The framing is really impressive and alongside snippets of history and diaries that add reference points and interpretations of the main story the core are these two groups of sisters separated by generations. With Mylung and Laleh it’s a tale of one who wants more and the other happy where they are. With Laleh’s disappearance its then up to Mylung to work out where she has gone. But the bigger story is Mad Magali and Great Wisa. How is the Whale’s creator mixed up with a woman who appears to have built a strange museum and by magic bounded all her descendants to haunt one island? We meet these two as children. Wisa brought to Magali’s home by a kindly grandfather, and we see a relationship of highs and lows. Magalis’s slow acceptance of Wisda a strange young child who lies about her past and is fascinated with well everything. All of this of a background of an island that fears the regular ‘festival of madness’ every hundred years that is unknown to the inhabitants but can lead to death and destruction. Mehta creates a fascinating central mystery with a slow countdown clock which builds up wonders (and dangers), ancients secrets and these two young women having to decide where their futures go.

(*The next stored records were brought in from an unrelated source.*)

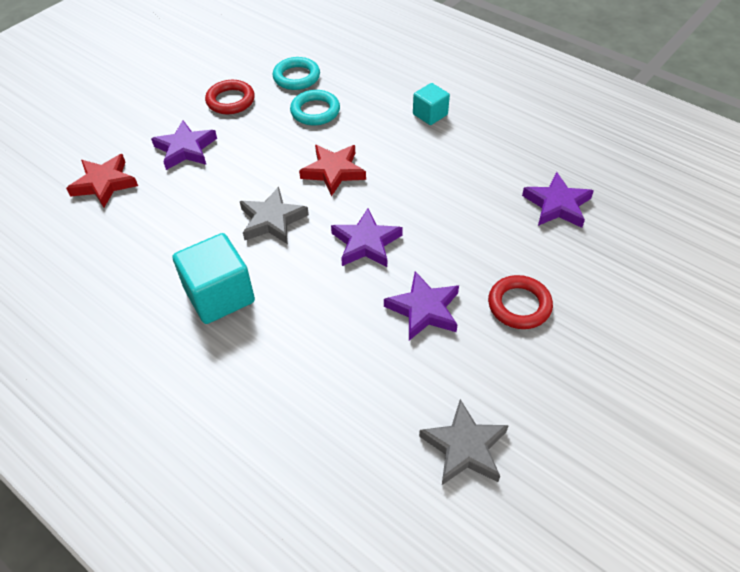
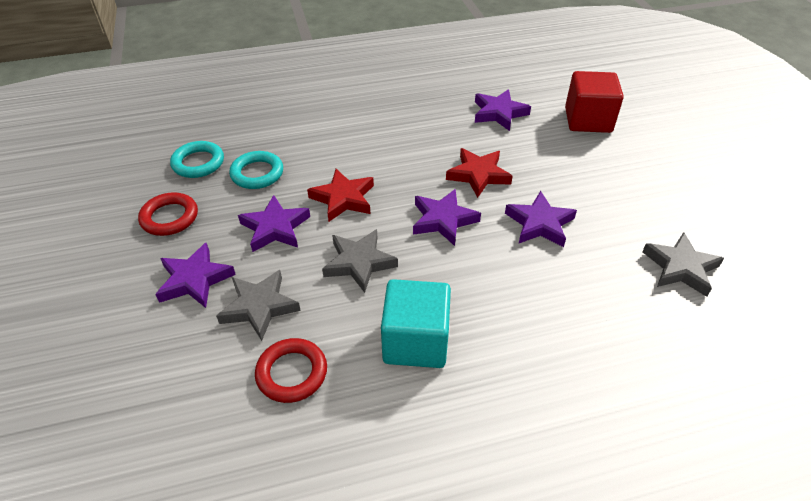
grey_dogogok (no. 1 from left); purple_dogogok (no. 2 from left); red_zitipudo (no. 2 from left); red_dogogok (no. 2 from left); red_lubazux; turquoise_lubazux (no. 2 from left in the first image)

Magic here is less magic system and more a flowing source linked to the island of Esi’s ancient history and has powerful ramifications for the children of Esi. Mehta creates a series of small clues from caverns with gold patterns to ancient myths and ruins that over the course of Megali and Wisa’s childhood they gain an understanding of also helps cement their relationship. A sibling rivalry of love, annoyance and hidden devotion to one another. We bounce through side character’s lives too to gain an understanding of why this concept of madness is feared and when we learn what it is then the wider tale itself becomes even clearer. This is intricate story-0telling whereas we gain more information the wider tale changes shape into something I was not expecting but it has beautiful looping approach that with its final chapters makes you really appreciate how Mehta built the whole novel. Here moving away from your community and family to follow your own dreams is a key plotline to consider as the story unwinds.
The other factor is the emotional humanity of these characters. This is not pure literary invention this is about relationships. As well as our group of sisters there is young love, parental concern and wider community that can be both incredibly fearful and supportive. Importantly this keeps the story flowing with an emotional fuel that while we see the fantastical in every scene the character’s fates are what we care most about. Will these relationships survive; what does this mean for the ghosts in the future, and will reconciliation ever be possible? Mysteries just as compelling as the essence of reality itself.
Reading Mad Sisters of Esi is the kind of book that offers a little challenge but if you accept the rules are not as you know them then the rewards are great. The kind of novel that reminds us that fantasy isn’t bound by the rules of our universe and provided there is always an internal consistency of its own can deliver stories of wonder and humanity that do that key thing all stories should do make you feel and think. I think when you finish reading it you’ll never forget it. Strongly recommended!